WHAT YOU NEED TO DO:
All lines of the records below that contain the word "within" must be listed.

(Dataset entries)
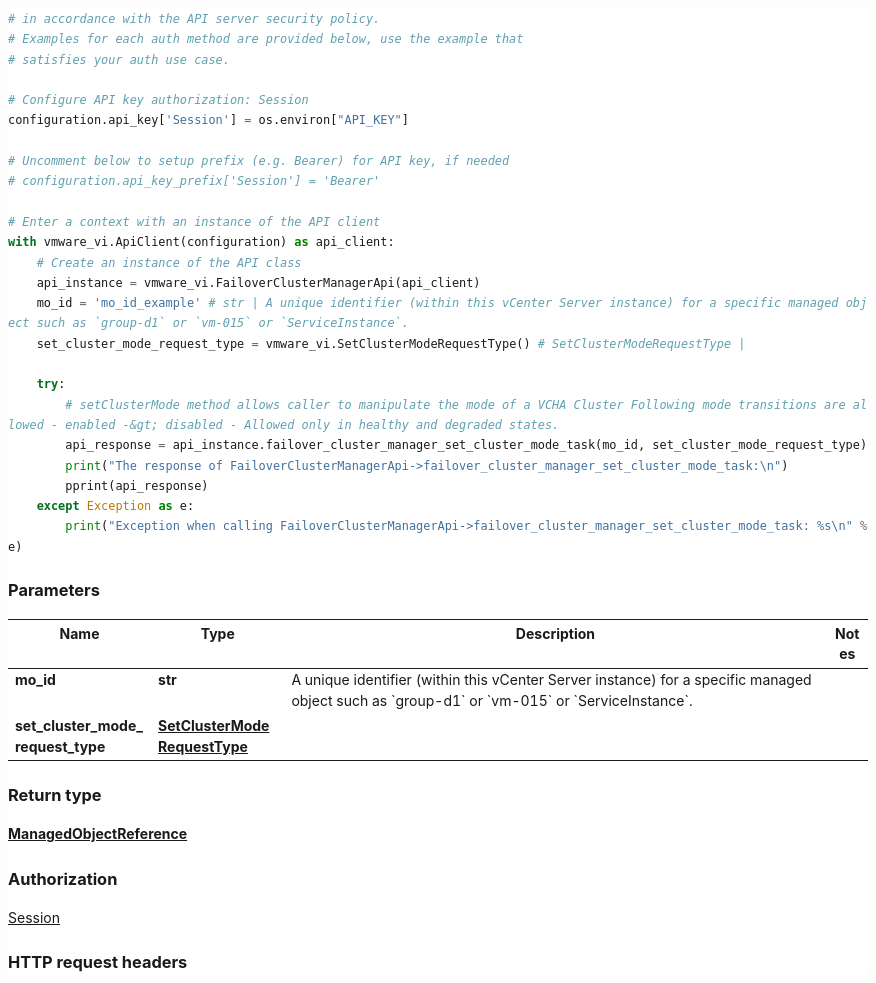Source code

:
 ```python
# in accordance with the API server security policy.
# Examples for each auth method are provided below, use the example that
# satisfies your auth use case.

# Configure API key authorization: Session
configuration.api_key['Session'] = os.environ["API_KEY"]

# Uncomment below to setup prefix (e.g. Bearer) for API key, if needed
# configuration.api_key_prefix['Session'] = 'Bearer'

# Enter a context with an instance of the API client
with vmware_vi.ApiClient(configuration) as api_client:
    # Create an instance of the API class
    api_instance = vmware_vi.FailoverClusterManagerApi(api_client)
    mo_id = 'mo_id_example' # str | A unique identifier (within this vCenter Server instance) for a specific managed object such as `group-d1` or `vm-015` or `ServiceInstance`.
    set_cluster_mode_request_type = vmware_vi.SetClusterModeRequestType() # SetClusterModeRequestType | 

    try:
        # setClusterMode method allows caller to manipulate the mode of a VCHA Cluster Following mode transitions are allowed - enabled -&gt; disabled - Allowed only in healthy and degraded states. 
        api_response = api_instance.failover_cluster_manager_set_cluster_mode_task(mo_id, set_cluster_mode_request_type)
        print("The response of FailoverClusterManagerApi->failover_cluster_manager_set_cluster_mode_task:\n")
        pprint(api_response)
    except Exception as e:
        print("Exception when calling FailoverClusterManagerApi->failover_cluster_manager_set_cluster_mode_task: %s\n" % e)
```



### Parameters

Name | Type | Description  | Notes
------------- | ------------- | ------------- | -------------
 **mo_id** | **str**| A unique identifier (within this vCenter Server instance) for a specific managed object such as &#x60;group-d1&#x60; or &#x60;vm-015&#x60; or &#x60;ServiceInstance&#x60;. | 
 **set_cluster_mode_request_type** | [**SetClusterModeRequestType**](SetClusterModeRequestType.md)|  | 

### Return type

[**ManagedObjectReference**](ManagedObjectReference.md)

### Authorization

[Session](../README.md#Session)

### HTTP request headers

EXERCISE OUTPUT:
    mo_id = 'mo_id_example' # str | A unique identifier (within this vCenter Server instance) for a specific managed object such as `group-d1` or `vm-015` or `ServiceInstance`.
 **mo_id** | **str**| A unique identifier (within this vCenter Server instance) for a specific managed object such as &#x60;group-d1&#x60; or &#x60;vm-015&#x60; or &#x60;ServiceInstance&#x60;. | 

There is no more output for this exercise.